Rewrite all of the data below, changing every "common name" to "vernacular name" and leaving everything else as it is.
— Begin —
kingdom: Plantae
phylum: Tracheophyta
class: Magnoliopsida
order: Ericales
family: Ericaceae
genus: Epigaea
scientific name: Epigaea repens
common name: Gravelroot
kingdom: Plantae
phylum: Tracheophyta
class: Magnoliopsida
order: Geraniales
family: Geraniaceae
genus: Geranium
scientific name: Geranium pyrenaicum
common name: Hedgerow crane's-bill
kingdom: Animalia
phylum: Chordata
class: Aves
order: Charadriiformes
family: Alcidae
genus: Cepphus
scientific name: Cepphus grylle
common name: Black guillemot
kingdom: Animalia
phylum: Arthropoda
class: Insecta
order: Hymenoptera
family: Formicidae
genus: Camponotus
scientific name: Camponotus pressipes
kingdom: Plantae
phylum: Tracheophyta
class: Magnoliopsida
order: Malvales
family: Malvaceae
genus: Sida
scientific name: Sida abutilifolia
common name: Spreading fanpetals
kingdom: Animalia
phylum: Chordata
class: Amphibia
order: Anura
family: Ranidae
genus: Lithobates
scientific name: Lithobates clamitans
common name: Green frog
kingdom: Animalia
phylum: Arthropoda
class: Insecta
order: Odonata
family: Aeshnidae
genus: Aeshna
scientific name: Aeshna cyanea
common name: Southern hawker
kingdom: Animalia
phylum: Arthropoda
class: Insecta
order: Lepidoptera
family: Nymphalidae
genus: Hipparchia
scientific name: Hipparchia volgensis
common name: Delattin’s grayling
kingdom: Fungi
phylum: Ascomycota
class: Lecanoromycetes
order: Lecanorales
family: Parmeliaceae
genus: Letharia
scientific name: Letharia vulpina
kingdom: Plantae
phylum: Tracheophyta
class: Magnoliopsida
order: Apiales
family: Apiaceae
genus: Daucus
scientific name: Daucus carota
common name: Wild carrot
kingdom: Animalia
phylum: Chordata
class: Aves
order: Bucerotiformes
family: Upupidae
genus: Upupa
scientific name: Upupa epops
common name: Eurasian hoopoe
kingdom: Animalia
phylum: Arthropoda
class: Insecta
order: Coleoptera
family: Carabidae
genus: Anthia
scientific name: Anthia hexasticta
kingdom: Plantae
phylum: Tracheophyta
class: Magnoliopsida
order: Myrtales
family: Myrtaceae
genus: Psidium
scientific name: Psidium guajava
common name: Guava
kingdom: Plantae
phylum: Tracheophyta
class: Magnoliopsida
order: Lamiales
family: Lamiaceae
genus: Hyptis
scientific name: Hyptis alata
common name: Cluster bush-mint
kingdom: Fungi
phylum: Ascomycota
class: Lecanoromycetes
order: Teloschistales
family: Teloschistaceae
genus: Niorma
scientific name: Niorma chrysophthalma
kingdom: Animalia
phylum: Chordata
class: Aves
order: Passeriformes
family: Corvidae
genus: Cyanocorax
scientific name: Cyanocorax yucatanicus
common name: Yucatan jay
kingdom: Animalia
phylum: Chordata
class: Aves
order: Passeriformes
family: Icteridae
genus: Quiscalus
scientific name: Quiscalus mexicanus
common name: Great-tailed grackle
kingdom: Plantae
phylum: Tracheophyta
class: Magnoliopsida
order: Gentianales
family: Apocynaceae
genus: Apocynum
— End —
## THE SOLUTION
kingdom: Plantae
phylum: Tracheophyta
class: Magnoliopsida
order: Ericales
family: Ericaceae
genus: Epigaea
scientific name: Epigaea repens
vernacular name: Gravelroot
kingdom: Plantae
phylum: Tracheophyta
class: Magnoliopsida
order: Geraniales
family: Geraniaceae
genus: Geranium
scientific name: Geranium pyrenaicum
vernacular name: Hedgerow crane's-bill
kingdom: Animalia
phylum: Chordata
class: Aves
order: Charadriiformes
family: Alcidae
genus: Cepphus
scientific name: Cepphus grylle
vernacular name: Black guillemot
kingdom: Animalia
phylum: Arthropoda
class: Insecta
order: Hymenoptera
family: Formicidae
genus: Camponotus
scientific name: Camponotus pressipes
kingdom: Plantae
phylum: Tracheophyta
class: Magnoliopsida
order: Malvales
family: Malvaceae
genus: Sida
scientific name: Sida abutilifolia
vernacular name: Spreading fanpetals
kingdom: Animalia
phylum: Chordata
class: Amphibia
order: Anura
family: Ranidae
genus: Lithobates
scientific name: Lithobates clamitans
vernacular name: Green frog
kingdom: Animalia
phylum: Arthropoda
class: Insecta
order: Odonata
family: Aeshnidae
genus: Aeshna
scientific name: Aeshna cyanea
vernacular name: Southern hawker
kingdom: Animalia
phylum: Arthropoda
class: Insecta
order: Lepidoptera
family: Nymphalidae
genus: Hipparchia
scientific name: Hipparchia volgensis
vernacular name: Delattin’s grayling
kingdom: Fungi
phylum: Ascomycota
class: Lecanoromycetes
order: Lecanorales
family: Parmeliaceae
genus: Letharia
scientific name: Letharia vulpina
kingdom: Plantae
phylum: Tracheophyta
class: Magnoliopsida
order: Apiales
family: Apiaceae
genus: Daucus
scientific name: Daucus carota
vernacular name: Wild carrot
kingdom: Animalia
phylum: Chordata
class: Aves
order: Bucerotiformes
family: Upupidae
genus: Upupa
scientific name: Upupa epops
vernacular name: Eurasian hoopoe
kingdom: Animalia
phylum: Arthropoda
class: Insecta
order: Coleoptera
family: Carabidae
genus: Anthia
scientific name: Anthia hexasticta
kingdom: Plantae
phylum: Tracheophyta
class: Magnoliopsida
order: Myrtales
family: Myrtaceae
genus: Psidium
scientific name: Psidium guajava
vernacular name: Guava
kingdom: Plantae
phylum: Tracheophyta
class: Magnoliopsida
order: Lamiales
family: Lamiaceae
genus: Hyptis
scientific name: Hyptis alata
vernacular name: Cluster bush-mint
kingdom: Fungi
phylum: Ascomycota
class: Lecanoromycetes
order: Teloschistales
family: Teloschistaceae
genus: Niorma
scientific name: Niorma chrysophthalma
kingdom: Animalia
phylum: Chordata
class: Aves
order: Passeriformes
family: Corvidae
genus: Cyanocorax
scientific name: Cyanocorax yucatanicus
vernacular name: Yucatan jay
kingdom: Animalia
phylum: Chordata
class: Aves
order: Passeriformes
family: Icteridae
genus: Quiscalus
scientific name: Quiscalus mexicanus
vernacular name: Great-tailed grackle
kingdom: Plantae
phylum: Tracheophyta
class: Magnoliopsida
order: Gentianales
family: Apocynaceae
genus: Apocynum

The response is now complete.